Not a daunder in the Dales!

This was a pre TGO gear shakedown put together by Mike (northernpies.blogspot.co.uk) Train cancellations meant missed connections and it was past five in the evening when we arrived at Clapham station and it was raining too.
A quick stop at the pub to pick up Chrissie and John and we headed out. Up past Ingleborough cave and on to Gaping Gill. here we camped. The weather was grey, wet and murky with the light fading fast. Tents up and folk were soon snug in their sleeping bags. Not feeling so good, I missed supper, settling for just a drink and a snack.
After a wet, blustery and chilly night and with the morning still a bit dreich, there was no great rush to be off.
There is a long drop down Gaping Gill to an extremely large cavern below.
 Limestone country
With dark, grey cloud scudding across Ingleborough, Mike revised the route. We set off, heading across country to the Dales Highway. Unfortunately, despite a good breakfast, I struggled. This may be down to lack of fitness? However, I have been doing regular seven mile walks three times a week. To add a bit more umph, I have been trekking up and down sand dunes, walking on loose sandy beaches and also negotiating steep steps leading down to a couple of coves on my route.. My suspicion is that it is another phase of my Parkinson's? This is born out by the fact that over the last couple of weeks I have struggled to get moving in the mornings. Also, dosage of my meds have been increased..
Swinging off the main path we swung off  heading up to the shoulder and the junction of a couple of paths leading up the hill. After a spot of lunch the guys made their way up to the top of Ingleborough. Chrissie and I elected to stay and guard the rucksacks!. Darkening, brooding skies and a rising north west wind  were a sure sign of bad weather heading our way. Setting off on the footpath that contours around the escarpment above Souther Scales Fell, we were buffeted by the wind and accompanying hail, freezing rain and a few bits of sleet. Fortunately I had picked up by now and was managing fine. A long descent and a wee bit of walking on the road saw us heading in to the pub at Ribblehead. Shedding dripping waterproofs we hunkered down out of the rain for a couple of hours. Our hope was that the rain would clear. This failed to happen and eventually we nipped out to set up camp on the camping area behind the pub.
We all opted for supper in the pub and I left early to get some rest.
In the morning Chrissie was unwell with migraine and sensibly opted to catch the train home. A great pity, migraines can be nasty.
With  weather still rather dank, Mike, John and myself headed up and over Blea Moor.
There were a few showers but the weather gradually began to clear. Also, I was managing better than the previous day!
We stopped for a leisurely lunch beside a small waterfall.
The sun even came out for a short time.
Heading down toward Dentdale we passed through a small farmstead with exotic chickens.
Chicken with attitude!
it was a pleasant meander down the dale.
The river flowed over a series of limestone shelves.

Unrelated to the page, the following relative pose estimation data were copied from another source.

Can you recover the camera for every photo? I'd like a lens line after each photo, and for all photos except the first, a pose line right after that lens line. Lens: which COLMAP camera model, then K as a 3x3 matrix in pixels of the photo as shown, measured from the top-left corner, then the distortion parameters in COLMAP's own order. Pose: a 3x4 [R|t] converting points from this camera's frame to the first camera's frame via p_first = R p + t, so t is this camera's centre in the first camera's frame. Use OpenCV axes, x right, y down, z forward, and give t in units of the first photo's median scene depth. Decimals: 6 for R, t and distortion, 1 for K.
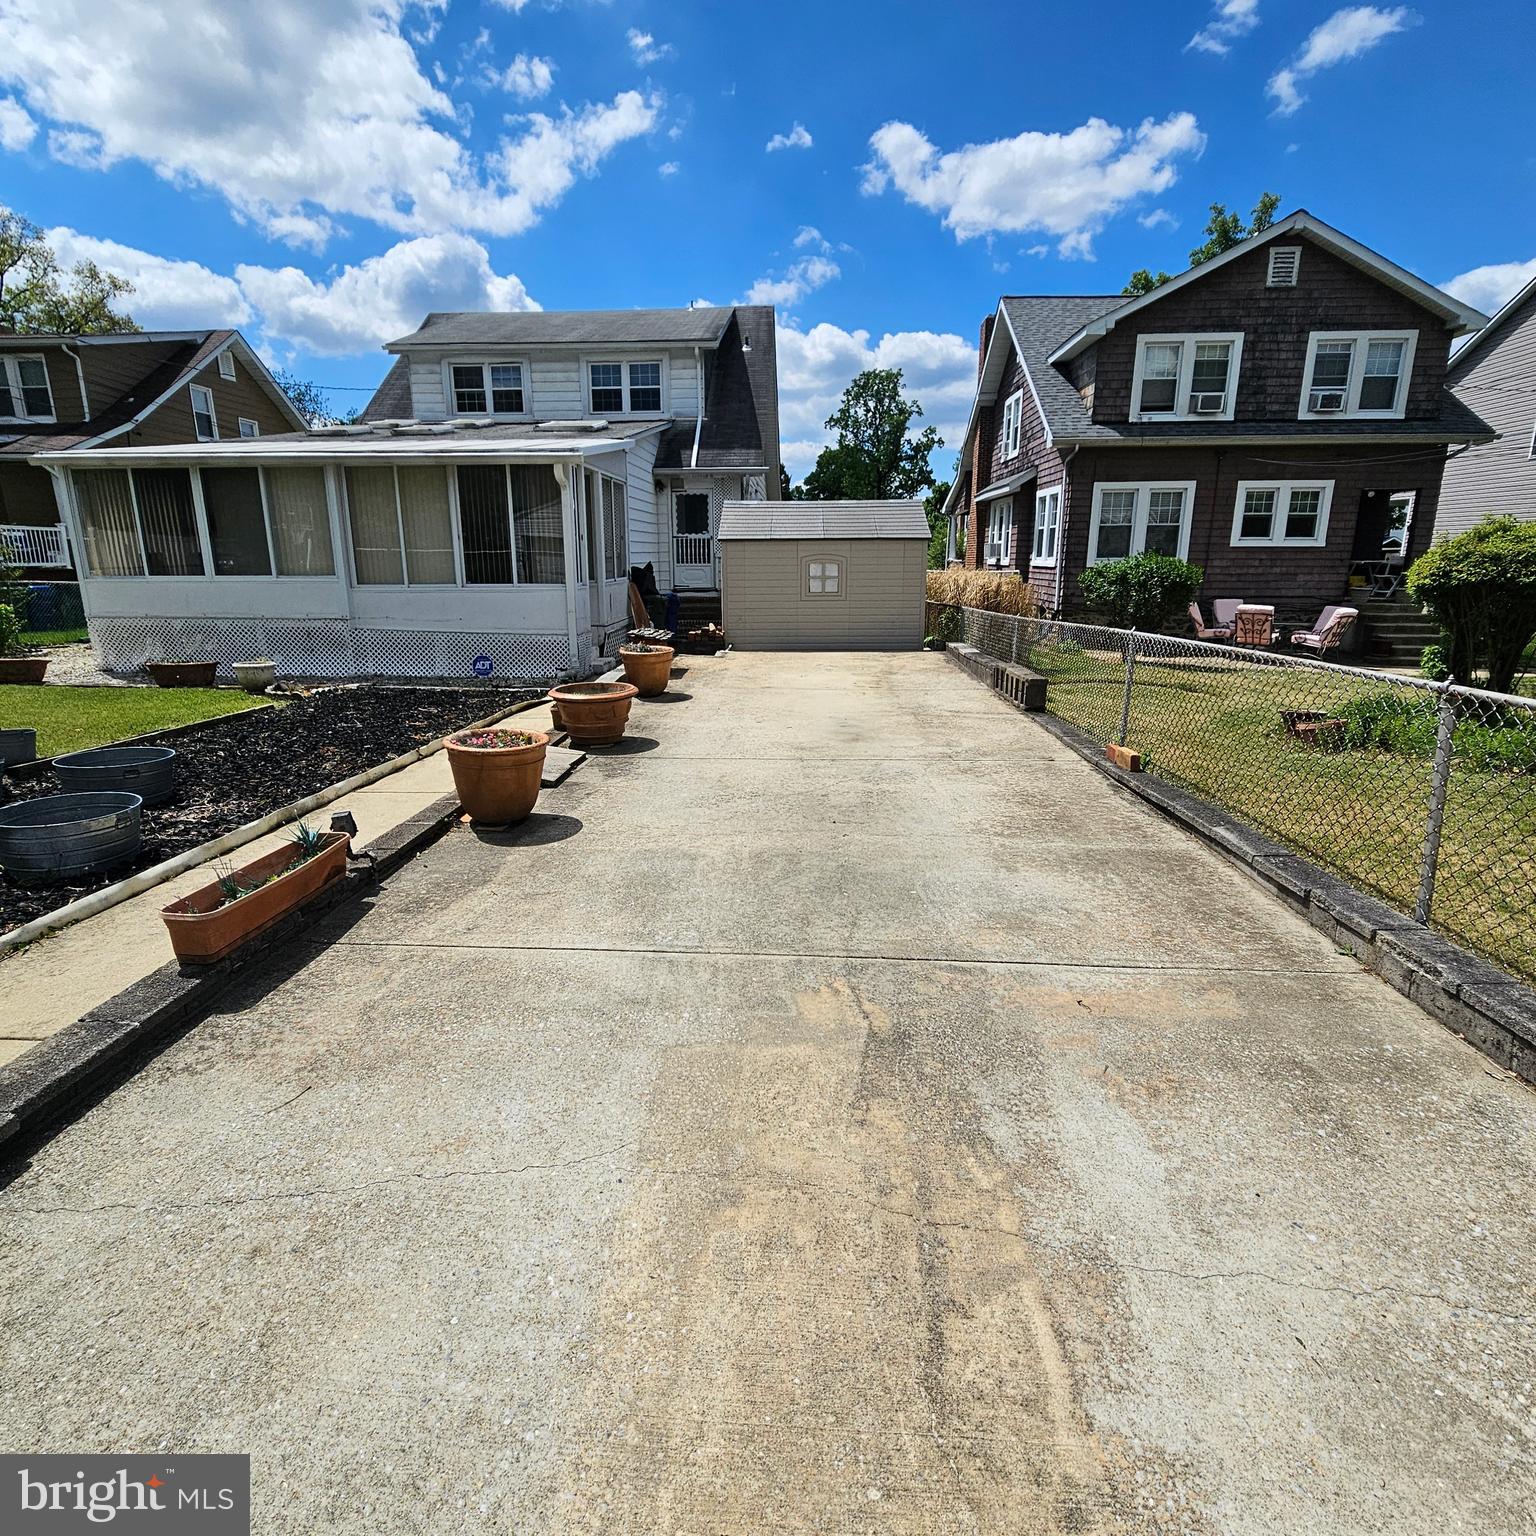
lens RADIAL K [[852.1, 0, 763.4], [0, 852.1, 767.5], [0, 0, 1]] dist [0.002463, -0.001018]
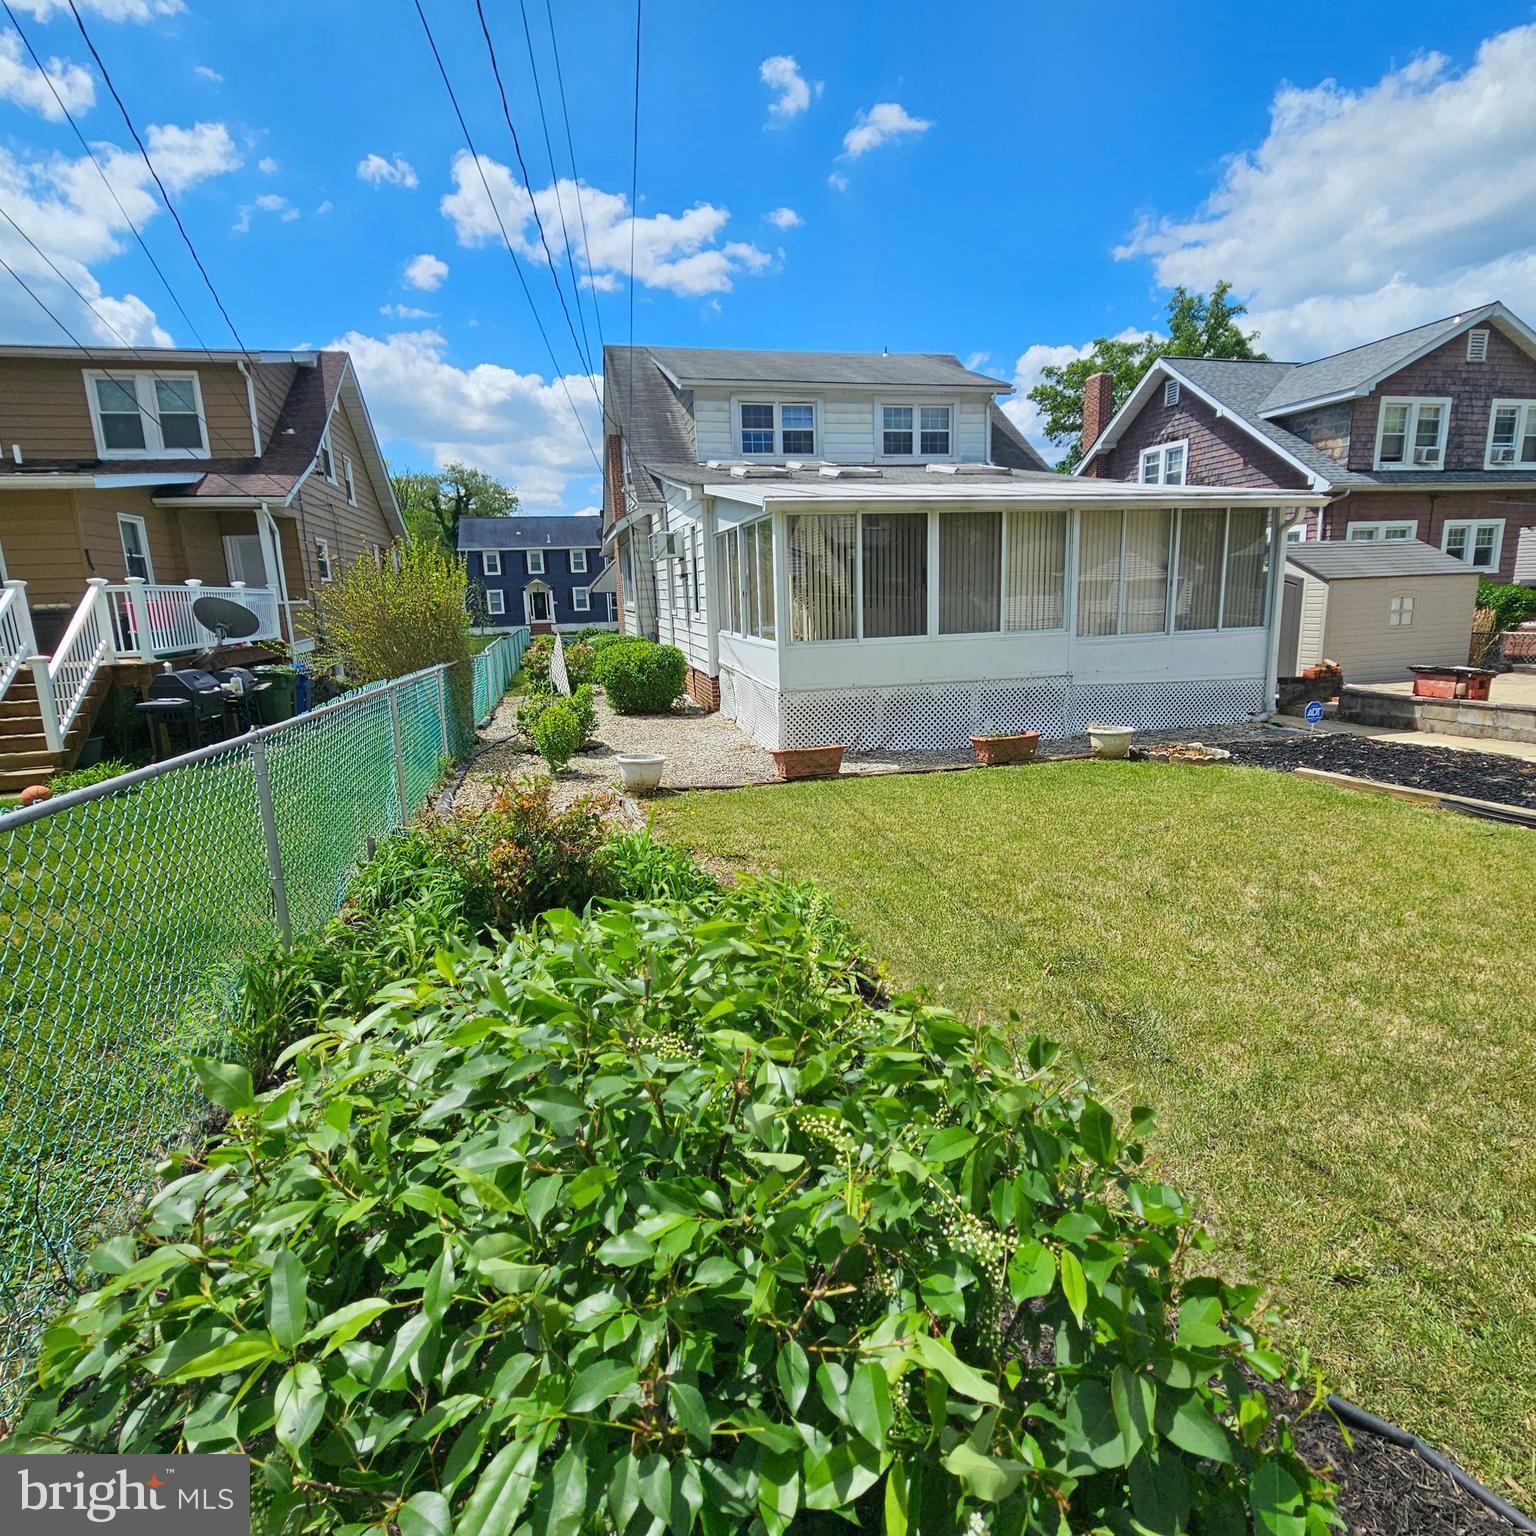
lens RADIAL K [[852.1, 0, 763.4], [0, 852.1, 767.5], [0, 0, 1]] dist [0.002463, -0.001018]
pose [[0.955665, -0.088392, 0.280876, -0.732081], [0.100890, 0.994435, -0.030323, -0.054981], [-0.276633, 0.057316, 0.959265, 0.147869]]
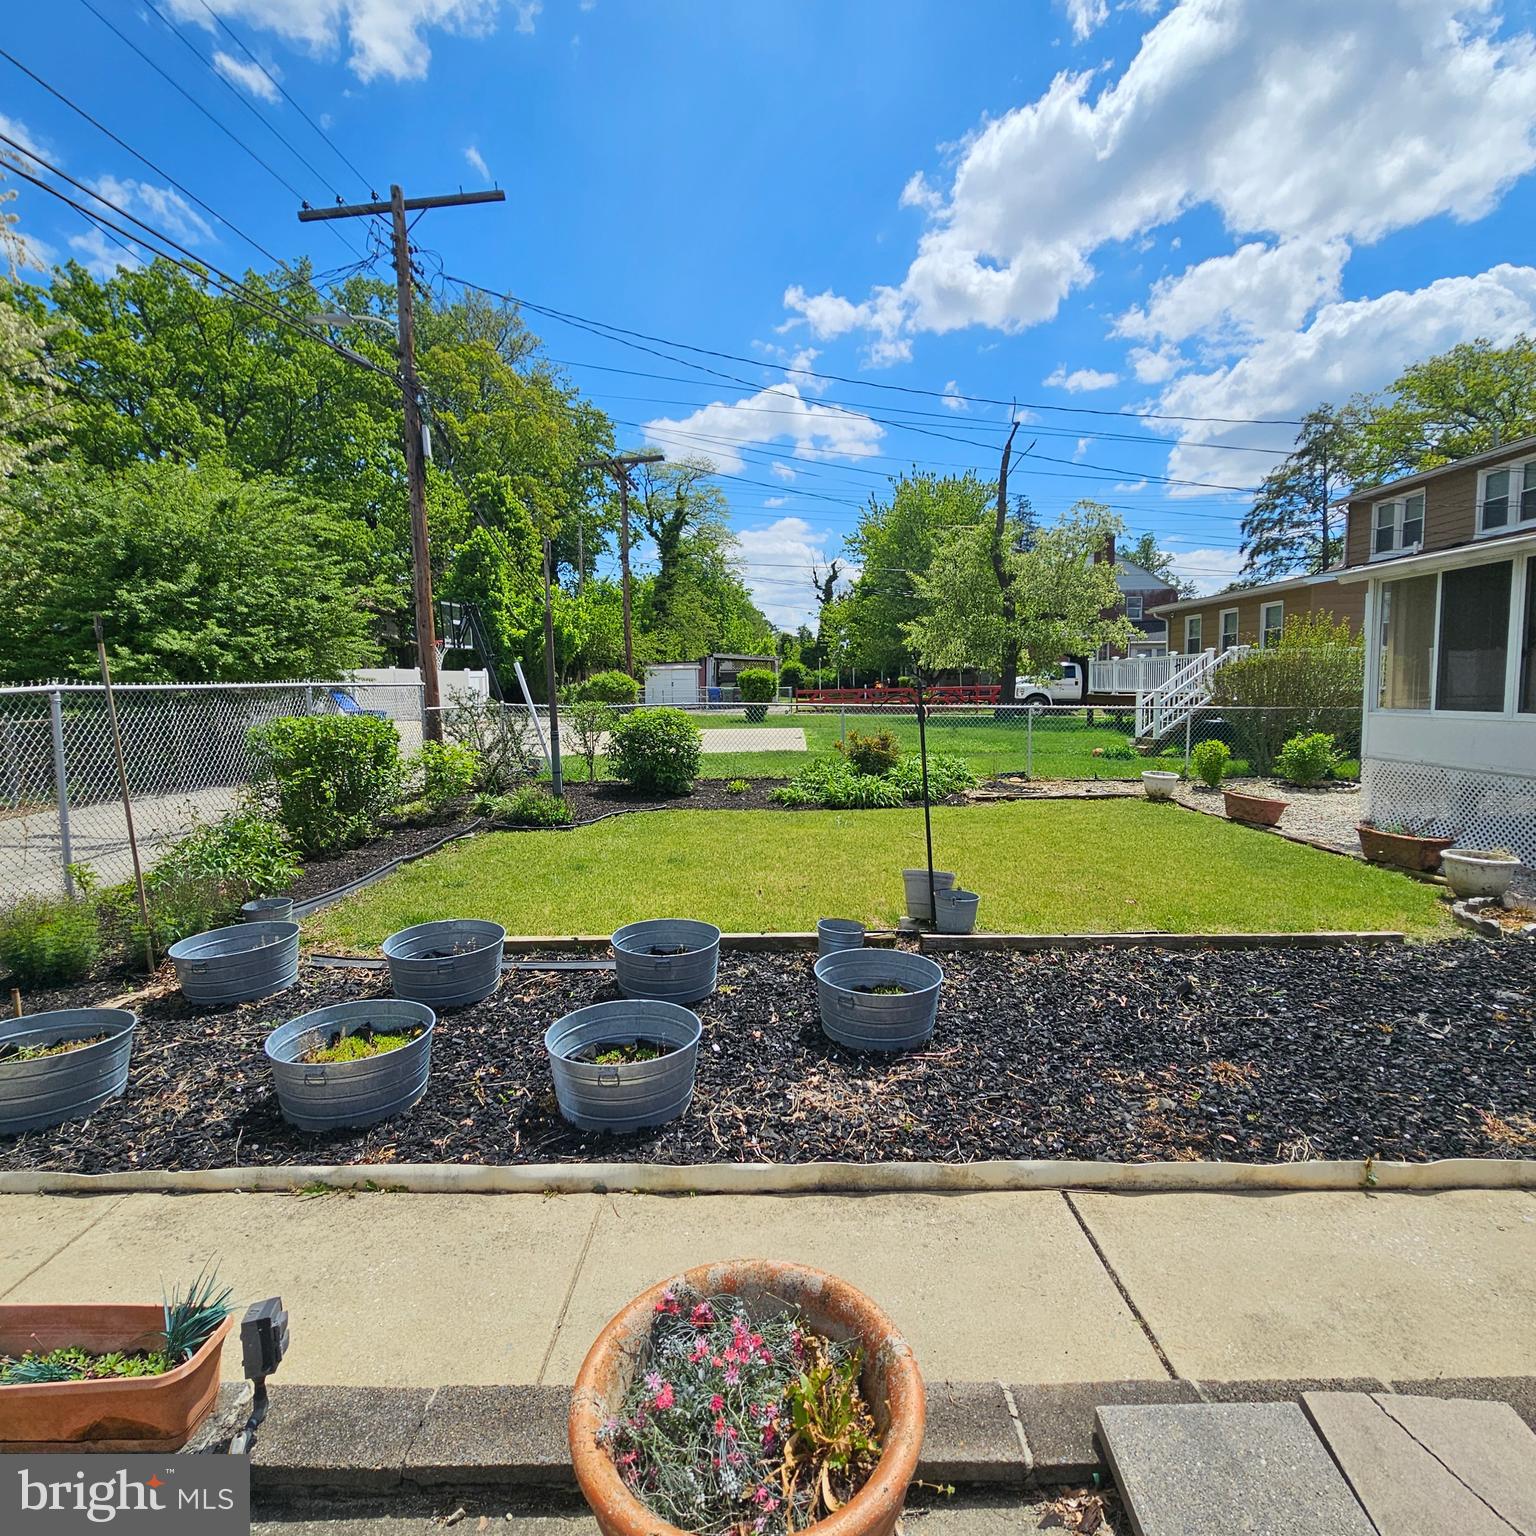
lens RADIAL K [[852.1, 0, 763.4], [0, 852.1, 767.5], [0, 0, 1]] dist [0.002463, -0.001018]
pose [[0.059953, 0.096725, -0.993504, -0.012101], [-0.221982, 0.971664, 0.081204, -0.074074], [0.973206, 0.215671, 0.079726, 0.265638]]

The wee sting in the tail was the three quarter of a mile uphill walk to the station that sits high above the  dale. Mind, it afforded some lovely views!

A couple of days in good company. Hopefully the weather will continue to improve as spring comes in?

Sunday, 22 April 2018

Midweek daunder

This was a circular walk proposed by Mike. it began and finished in the little village of Ingram. An added bonus was that car parking was free. To offer moral support to Mike in his desire to wear a walking kilt, I wore my hiking skirt.
It was a long, steady plod up out of the village, following the bridleway that leads over to Prendwick. We turned off before that to contour around and up to Old Fawdon Hill.
The wind was quite strong on the top.

This whole area abounds with hill forts, ancient settlements and evidence of medieval farming methods. A steady descent and then Mike nipped up to bag West Hill.
It was then a case of heading over to Gibb's Hill, another ancient fort, down through a field of frolicking new lambs and on to Fawdon.
Turning off the bridleway, we continued on, over east Hill and descended down toward the River Breamish. Farmers were making the most of the spring weather
. A somewhat boggy path led us back to Ingram.
an enjoyable day's walking.
A local resident, a fine shire horse.